What’s that about a broken market for IPOs? The calendar for initial public offerings is filled with companies set to price deals this week, with as many as 10 of them lined up to debut on U.S. equity markets.
Combined, the companies with scheduled pricings seek to raise as much as $4 billion. A majority of that total is accounted for by Group Financiero Santander Mexico, which hopes to raise $2.7 billion by selling American Depositary Shares on the New York Stock Exchange.
The second-largest deal, at $460 million, is from Spirit Realty Capital, a noninvestment-grade real estate investment trust that leases single-tenant commercial properties and provides leaseback financing, followed by a $250 million offering from Capital Bank Financial, a Southeast-based bank holding company.
The money expected to be raised from the scheduled IPOs would make September the biggest month by dollar volume since May, when Facebook first listed its stock. The failure of the Facebook share sale, which was compounded by technical glitches when the shares first started trading on Nasdaq, has hung over the IPO market the entire summer.
Meanwhile, the stock markets have been on a tear. The S&P 500 has risen almost 10% since late June, and the CBOE Market Volatility Index (VIX) — the markets’ “fear gauge” — fell below 15 last week, within the range experts say is favorable for pricing IPOs.
In addition, the share prices of the 22 companies that listed the past three months are up 34% on average from their issue level, according to a report issued on Monday by Renaissance Capital. Nineteen of the 22 are trading above their offer price, and 12 are up more than 30%.
━━━
**WHAT IS ASKED**.
[1] Translate this sentence from the IPO article into Spanish: "Meanwhile, the stock markets have been on a tear."
[2] Condense the paragraph of the IPO article that begins "Combined, the companies with scheduled pricings" into a shorter version that keeps its main facts.
[3] Carry the IPO article forward from its final sentence.
The data that follows has no connection to the IPO article.

**SOURCE DATA**.
━━━
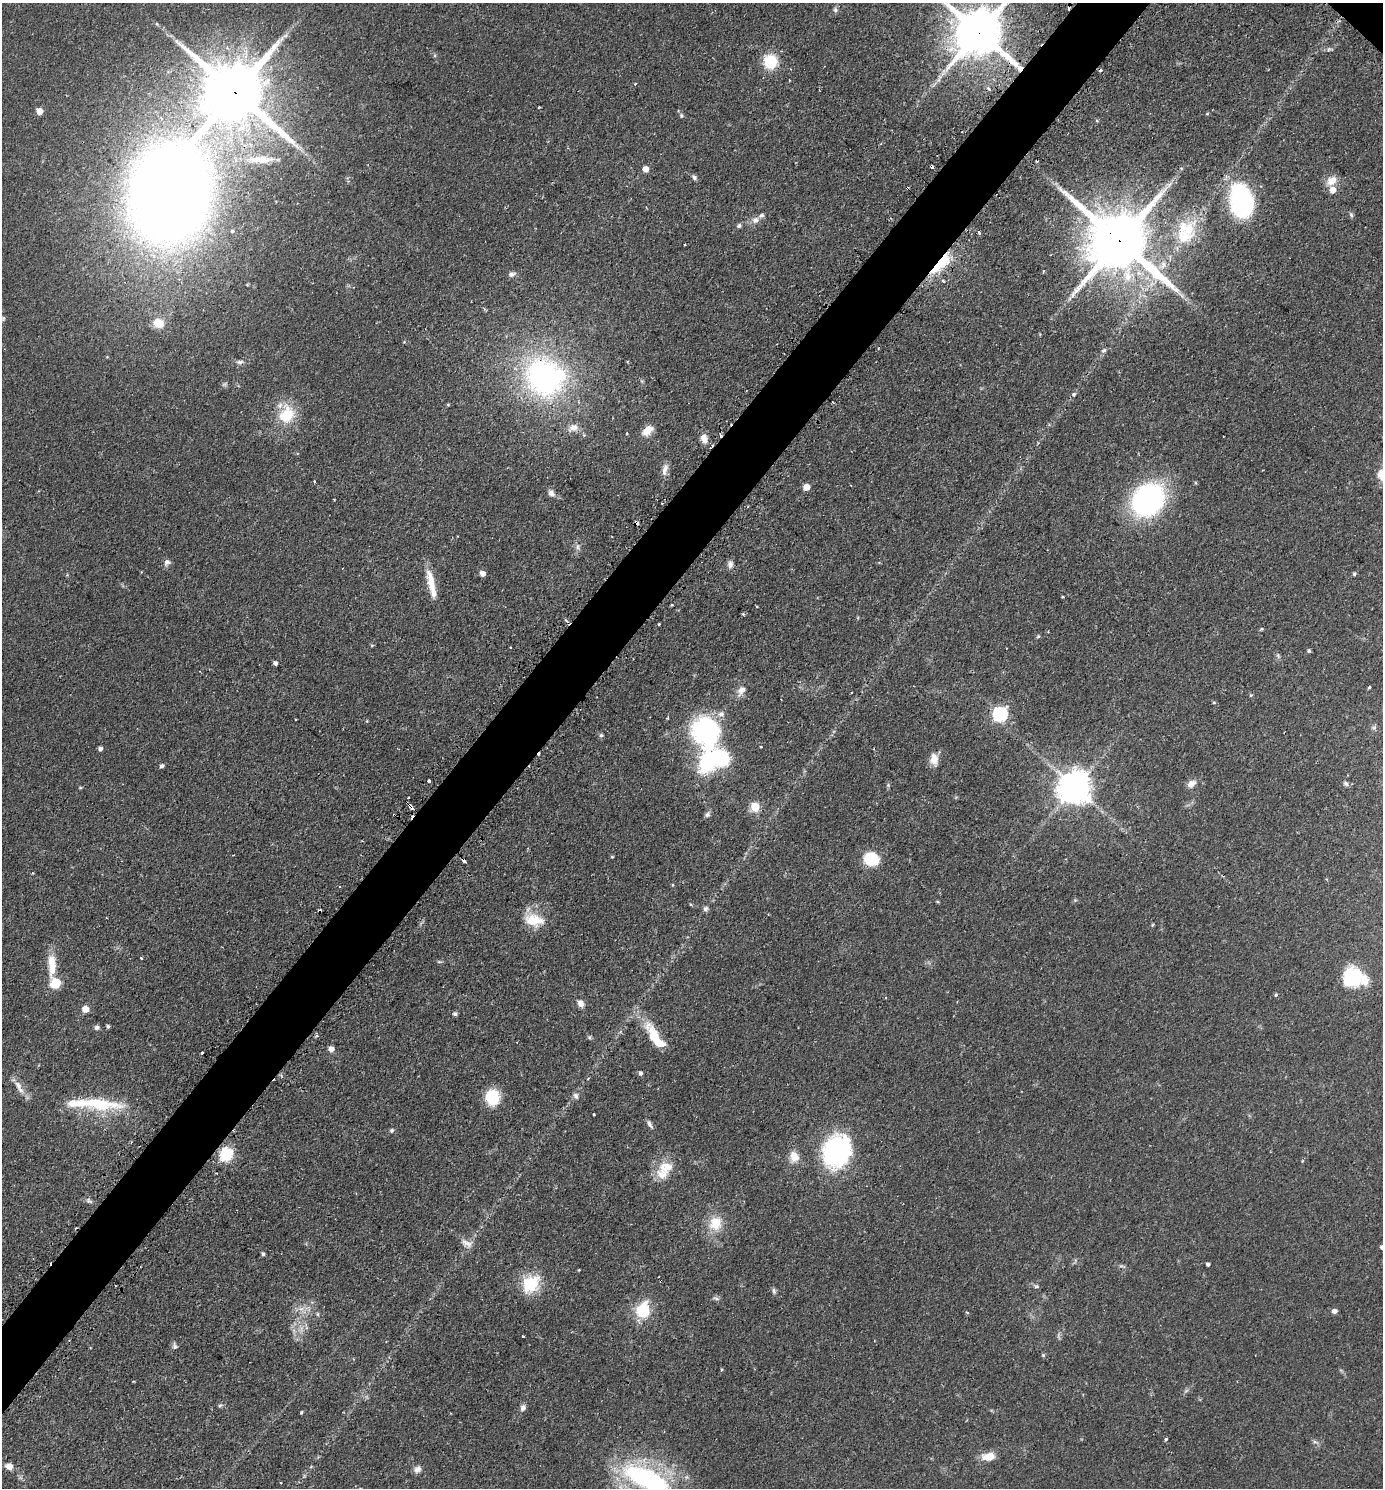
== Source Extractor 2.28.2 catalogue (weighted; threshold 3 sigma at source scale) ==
━━━
**TASK-BY-TASK OUTPUTS**.
[1] Mientras tanto, los mercados bursátiles han estado en plena racha alcista.

[2] The scheduled IPOs together seek up to $4 billion. Most of it comes from Group Financiero Santander Mexico, which aims to raise $2.7 billion by selling American Depositary Shares on the New York Stock Exchange.

[3]
“This would be the time that the market would pick up,” says Elizabeth Saunders, chair of strategic communications for the Americas at FTI Consulting. “Equity fundamentals are OK, and the quality of companies being put forward is high, so it would make sense that the market would look good the next four to six weeks, assuming no massive global displacement or awful news.”
But Saunders cautions that so far there is no indication that the IPO market is wide open for all kinds of deals. “The companies left in the IPO pipeline are ones like Restoration Hardware, a great brand and a really profitable company that should be easy to sell as an IPO,” she says. Furthermore, the pricing on these current deals is rational, and the issuers aren’t trying to sell huge pieces of themselves, she adds.
“If bankers get a little bit more aggressive in pricing and deal size, then you really have a window,” says Saunders. If that doesn’t happen, however, it could indicate that there is an “underlying tenderness to the market, and that nobody wants to push too far,” she cautions.
As for any fear that the Facebook glitches will happen again, Saunders says it’s a nonissue for institutional investors. “There may be corporates that are looking at Nasdaq versus the NYSE differently, but I haven’t spoken to an individual investor who has a fear of a pricing or trading anomaly because of what happened with Facebook,” she says.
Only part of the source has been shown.